Surgical Care for a Better World
Timely and appropriate surgical care builds communities, expands economies, saves lives, and engenders hope. This talk explores inspiring examples of people overcoming some of the most vexing problems for access for affordable quality surgical care and describes some of the current national and international movements propelling surgery as a realistic component for mainstream public health initiatives.
Heidi Castañeda, Ph.D., M.P.H.
Heide Castañeda, Ph.D., M.P.H., is Associate Professor of Anthropology at the University of South Florida. Her research combines medical anthropology and public health perspectives and focuses on migrant health and health policy in the United States, Mexico, and Germany. She is co-editor of Unequal Coverage: The Experience of Health Care Reform in the United States (NYU Press, 2017) and author of two forthcoming books, United Home, Divided Lives: Mixed-Status Families in the U.S./Mexico Borderlands (Stanford University Press) and Migrant Health: Cross-Disciplinary and Critical Perspectives (Routledge). She has published dozens of articles on health care access for immigrant and minority populations. Her research has been funded by the National Science Foundation, National Institutes of Health, the Fulbright Program, the German Academic Exchange Service, and the Wenner-Gren Foundation for Anthropological Research.

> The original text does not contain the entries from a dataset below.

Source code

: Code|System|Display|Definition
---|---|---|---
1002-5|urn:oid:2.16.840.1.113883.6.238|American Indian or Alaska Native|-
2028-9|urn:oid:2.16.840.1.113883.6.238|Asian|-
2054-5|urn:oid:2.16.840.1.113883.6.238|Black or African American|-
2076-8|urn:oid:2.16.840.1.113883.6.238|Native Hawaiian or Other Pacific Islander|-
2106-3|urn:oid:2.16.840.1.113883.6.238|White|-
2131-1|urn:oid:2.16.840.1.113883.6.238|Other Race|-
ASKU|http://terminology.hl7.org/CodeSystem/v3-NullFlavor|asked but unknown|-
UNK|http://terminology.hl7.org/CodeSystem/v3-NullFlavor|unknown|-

Migrant Health: Cross-Disciplinary and Critical Perspectives
Jeff Temple, Ph.D., is a professor, licensed psychologist, and director of behavioral health and research in the UTMB Department of Ob/Gyn. His research focuses on interpersonal relationships, with a particular focus on adolescent relationship abuse. His work has been funded by the National Institute of Justice, National Institutes of Health, Centers for Disease Control and Prevention, and the Hogg Foundation for Mental Health. He has over 135 scholarly publications in a variety of high-impact journals including JAMA, JAMA Pediatrics, Journal of Youth and Adolescence, Pediatrics, and the Journal of Adolescent Health. He is an associate editor for the Journal of Primary Prevention, a senior consulting editor for Psychology of Violence, and is on the editorial boards of five other scientific journals. Dr. Temple recently co-chaired the Texas Task Force on Domestic Violence and serves on the board of directors of the Texas Psychological Association. Locally, he is the vice president of the Galveston Independent School District Board of Trustees.